NEW YORK, March 12 (Reuters) - U.S. crude oil fell by more than 2 percent on Wednesday, its biggest drop in two months, after the United States announced unexpected plans for a test release of strategic oil reserves while weekly data showed a big rise in crude stockpiles.
European benchmark Brent prices slipped modestly, widening the closely watched Brent/WTI spread for a third day, but the main focus was on the U.S. contract after a double dose of bearish supply news.
The U.S. Department of Energy surprised markets by announcing plans to sell up to 5 million barrels of crude oil from the Strategic Petroleum Reserves (SPR) to test the capabilities of the nation's emergency stockpile.

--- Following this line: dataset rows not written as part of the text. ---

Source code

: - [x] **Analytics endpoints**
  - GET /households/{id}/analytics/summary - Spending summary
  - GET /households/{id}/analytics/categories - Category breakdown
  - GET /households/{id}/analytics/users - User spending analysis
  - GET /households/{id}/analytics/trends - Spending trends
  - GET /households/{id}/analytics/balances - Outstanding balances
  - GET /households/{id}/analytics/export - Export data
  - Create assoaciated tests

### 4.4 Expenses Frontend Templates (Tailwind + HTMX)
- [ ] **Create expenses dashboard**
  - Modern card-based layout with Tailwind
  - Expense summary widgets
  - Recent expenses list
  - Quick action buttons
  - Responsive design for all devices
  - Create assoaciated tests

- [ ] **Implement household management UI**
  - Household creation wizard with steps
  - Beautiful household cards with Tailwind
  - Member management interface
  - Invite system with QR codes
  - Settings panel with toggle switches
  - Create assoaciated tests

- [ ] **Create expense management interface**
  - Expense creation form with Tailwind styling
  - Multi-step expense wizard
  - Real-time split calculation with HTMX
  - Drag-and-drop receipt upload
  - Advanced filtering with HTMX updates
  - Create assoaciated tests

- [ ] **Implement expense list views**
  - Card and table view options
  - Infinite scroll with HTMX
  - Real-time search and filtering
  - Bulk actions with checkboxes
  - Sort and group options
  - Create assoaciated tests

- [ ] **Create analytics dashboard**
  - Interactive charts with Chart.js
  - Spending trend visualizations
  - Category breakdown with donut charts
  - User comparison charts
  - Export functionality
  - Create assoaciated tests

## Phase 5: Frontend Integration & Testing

U.S. Energy Information Administration (EIA) data showed overall crude stocks in the world's largest oil consumer rose by 6.2 million barrels in the week to March 7, nearly triple expectations, as more refiners shut for seasonal work at the peak of the spring maintenance season.
"We are heading lower on this (EIA) report and the SPR release," said Matt Smith, analyst at Schneider Electric in Louisville, Kentucky. "It's only 5 million barrels, but any further supply coming to the market is going to have a bearish impact."
Brent crude fell as well, though not by as much, with support from geopolitical risk in Libyaand signs the European Union may impose tougher sanctions on Russia.
U.S. crude settled $2.04 lower at $97.99 a barrel, below the 50-day moving average of $98.32 by midday.